Autonomous Behavior Planning For Humanoid Loco-manipulation Through Grounded Language Model

Jin Wang,Arturo Laurenzi,Nikos Tsagarakis
2024-08-16
Abstract:Enabling humanoid robots to perform autonomously loco-manipulation in unstructured environments is crucial and highly challenging for achieving embodied intelligence. This involves robots being able to plan their actions and behaviors in long-horizon tasks while using multi-modality to perceive deviations between task execution and high-level planning. Recently, large language models (LLMs) have demonstrated powerful planning and reasoning capabilities for comprehension and processing of semantic information through robot control tasks, as well as the usability of analytical judgment and decision-making for multi-modal inputs. To leverage the power of LLMs towards humanoid loco-manipulation, we propose a novel language-model based framework that enables robots to autonomously plan behaviors and low-level execution under given textual instructions, while observing and correcting failures that may occur during task execution. To systematically evaluate this framework in grounding LLMs, we created the robot 'action' and 'sensing' behavior library for task planning, and conducted mobile manipulation tasks and experiments in both simulated and real environments using the CENTAURO robot, and verified the effectiveness and application of this approach in robotic tasks with autonomous behavioral planning.

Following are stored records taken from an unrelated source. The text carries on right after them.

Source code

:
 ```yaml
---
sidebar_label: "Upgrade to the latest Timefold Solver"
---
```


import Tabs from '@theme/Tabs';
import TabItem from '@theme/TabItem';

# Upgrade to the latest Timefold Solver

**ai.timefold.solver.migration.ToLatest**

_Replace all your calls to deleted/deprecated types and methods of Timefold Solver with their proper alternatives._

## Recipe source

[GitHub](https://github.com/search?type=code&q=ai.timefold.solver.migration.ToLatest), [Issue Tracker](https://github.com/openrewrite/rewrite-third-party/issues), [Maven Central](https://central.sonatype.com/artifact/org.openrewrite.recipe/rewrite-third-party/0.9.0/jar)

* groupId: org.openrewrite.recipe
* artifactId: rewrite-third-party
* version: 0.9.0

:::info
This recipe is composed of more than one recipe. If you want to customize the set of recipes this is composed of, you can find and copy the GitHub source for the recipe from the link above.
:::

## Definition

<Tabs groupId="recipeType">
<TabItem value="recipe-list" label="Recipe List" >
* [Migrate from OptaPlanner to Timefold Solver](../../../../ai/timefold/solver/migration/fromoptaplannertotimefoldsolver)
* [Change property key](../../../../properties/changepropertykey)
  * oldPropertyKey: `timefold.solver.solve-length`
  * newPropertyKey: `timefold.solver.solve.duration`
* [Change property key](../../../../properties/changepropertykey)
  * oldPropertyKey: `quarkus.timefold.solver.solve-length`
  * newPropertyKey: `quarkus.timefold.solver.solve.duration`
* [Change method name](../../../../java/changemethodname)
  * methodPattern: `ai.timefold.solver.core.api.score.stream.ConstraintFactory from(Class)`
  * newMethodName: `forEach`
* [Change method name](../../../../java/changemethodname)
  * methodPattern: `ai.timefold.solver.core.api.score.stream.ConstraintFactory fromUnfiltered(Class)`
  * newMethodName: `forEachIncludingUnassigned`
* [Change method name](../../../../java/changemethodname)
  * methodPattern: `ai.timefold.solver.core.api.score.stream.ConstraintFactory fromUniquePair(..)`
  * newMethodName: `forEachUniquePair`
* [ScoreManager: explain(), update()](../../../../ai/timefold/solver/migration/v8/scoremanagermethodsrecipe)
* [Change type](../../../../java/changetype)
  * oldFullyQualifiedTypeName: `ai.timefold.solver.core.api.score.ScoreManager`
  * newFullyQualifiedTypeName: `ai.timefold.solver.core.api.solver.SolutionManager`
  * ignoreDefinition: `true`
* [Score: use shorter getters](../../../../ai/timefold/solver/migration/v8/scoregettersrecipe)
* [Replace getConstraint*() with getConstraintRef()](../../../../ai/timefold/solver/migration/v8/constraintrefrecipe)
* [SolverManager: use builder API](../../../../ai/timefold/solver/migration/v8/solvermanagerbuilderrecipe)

Robotics,Artificial Intelligence,Machine Learning
What problem does this paper attempt to address?
The paper aims to address the issue of how to enable humanoid robots to autonomously perform mobile manipulation tasks in unstructured environments. Specifically, the research focuses on: 1. **Autonomous Behavior Planning**: Developing a new framework based on language models that allows robots to autonomously plan their behavior and low-level execution according to given textual instructions, and to observe and correct potential errors during task execution. 2. **Multimodal Perception and Decision Making**: Combining multimodal perception capabilities (such as vision and force sensing) to enable robots to understand the discrepancies between task execution and high-level planning, and to make adjustments accordingly. 3. **Failure Detection and Recovery**: Proposing a mechanism to detect failures during task execution and achieve automatic recovery through predefined behavior graphs, thereby improving task success rates. Through these methods, the paper aims to validate the effectiveness of this framework in both simulated and real environments, particularly in tasks that require long time spans and complex planning, demonstrating the potential and practicality of humanoid robots (such as CENTAURO) in autonomous behavior planning.